== Extract to read ==

Five cross-cutting themes were identified through interviews prior to the workshop as key issues in the region. Each was explored, also drawing on case study discussions, and gave ideas on how to work on some of the issues. The topics were:

Delivering impact at scale – One striking point was that simply extrapolating from successful pilots is not sufficient: replication across crops and geographies may work better;

Integrating women in inclusive agribusiness – Despite the growing role of women in agribusiness, they are not structurally addressed by inclusive initiatives. Some participants felt this would only improve if a more persuasive and specific narrative is developed for businesses about the need to integrate women as key stakeholders in agriculture.

Enabling policies for inclusive agribusiness – Participants felt better policies are needed to improve innovation, infrastructure and provide a better business enabling environment, greater access to credit and effective land tenure arrangements. Interestingly it was noted that in many regulatory areas the region underperforms in comparison to countries in South America and Africa.

Securing finance for smallholders – One pointer: draw financial institutions in as direct stakeholders in agriculture value chain discussions, rather than as ancillary stakeholders

Inclusive business models – There was a strong need to be much more sophisticated about defining and targeting inclusiveness.

Knowledge and action agenda

The workshop took all these findings into four country sessions, to identify priorities and champions at that level to make inclusiveness a more compelling choice. These fed back into a dozen key knowledge issues that were unpacked in several world café’s. Together they form an appealing knowledge and action agenda for the region. Topics were:

Genuine farmer voice; Effective public-private partnerships (PPP); Define and prioritize inclusiveness; Performance measurement; SME engagement; Donor linkages; Value chain finance; Policy research; Community of Practice; Regional commodity trade; Case Study and Best Practice Research.

===

> **Tasks to carry out**
a) Name the five cross-cutting themes the workshop summary lists.
b) Turn the paragraph of the workshop summary that opens "Enabling policies for inclusive agribusiness" into a short bulleted list that keeps its main facts.
c) Go on with the workshop summary, picking up after its final sentence.

== Data provided ==

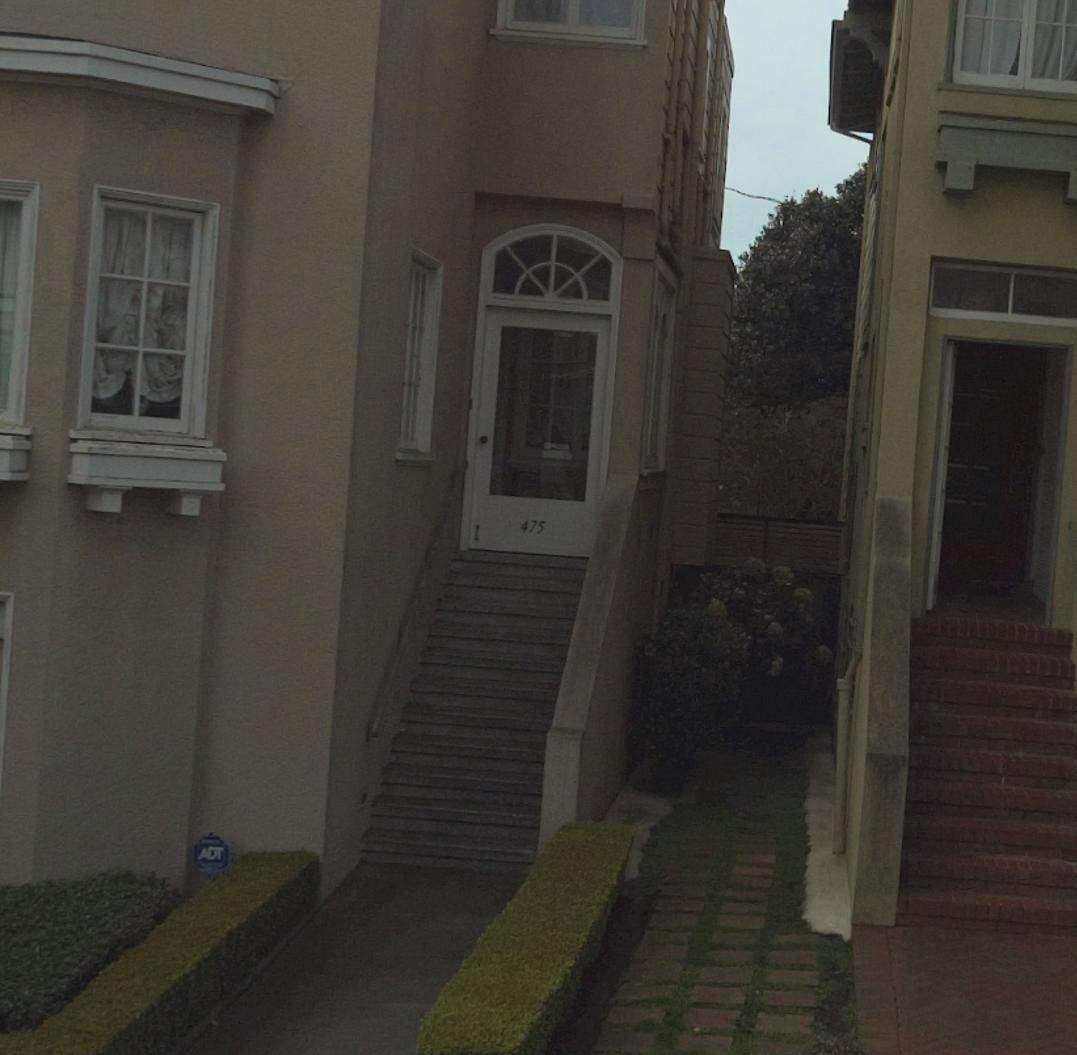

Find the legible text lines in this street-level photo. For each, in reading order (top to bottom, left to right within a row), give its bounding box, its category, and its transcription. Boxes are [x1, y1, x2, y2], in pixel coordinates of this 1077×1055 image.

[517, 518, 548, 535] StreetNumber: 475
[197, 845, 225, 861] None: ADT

===

> **Exercise results**
a)
- Delivering impact at scale
- Integrating women in inclusive agribusiness
- Enabling policies for inclusive agribusiness
- Securing finance for smallholders
- Inclusive business models

b)
- Participants felt better policies are needed for inclusive agribusiness.
- These policies should improve innovation and infrastructure.
- They should also provide a better business enabling environment, greater access to credit and effective land tenure arrangements.
- In many regulatory areas, the region underperforms compared with countries in South America and Africa.

c)
Overall priorities from the workshop honed in on six areas that this community of practice feels need most urgent attention:

  1. Seat at the table – It is important to ensure that all stakeholders have a seat at the table, especially farmers, local companies, and SMEs.
  2. Make the business case – Performance measurement is essential for making the business case to companies and farmers to engage in inclusive value chain approaches. There is need to build capacity to understand, collect and analyze performance data.
  3. Secure financing – The need for financing to smallholder farmers and throughout the value chain is essential to improve agriculture development. This requires collaboration with a variety of financial institutions.
  4. Supportive policies – Identifying policy needs and supporting dialogue remains central to the discussion about how to support smallholder farmers and sustainable agriculture.
  5. Community of practice – Communities of practice help to deepen the partnership network and draw on other’s knowledge and strengths. In particular, there was interest in bringing donors as active participants into the discussions.
  6. Knowledge exchange – A knowledge exchange to facilitate cross-country and cross-crop learning will enable better exchange of best practices, tools and solutions.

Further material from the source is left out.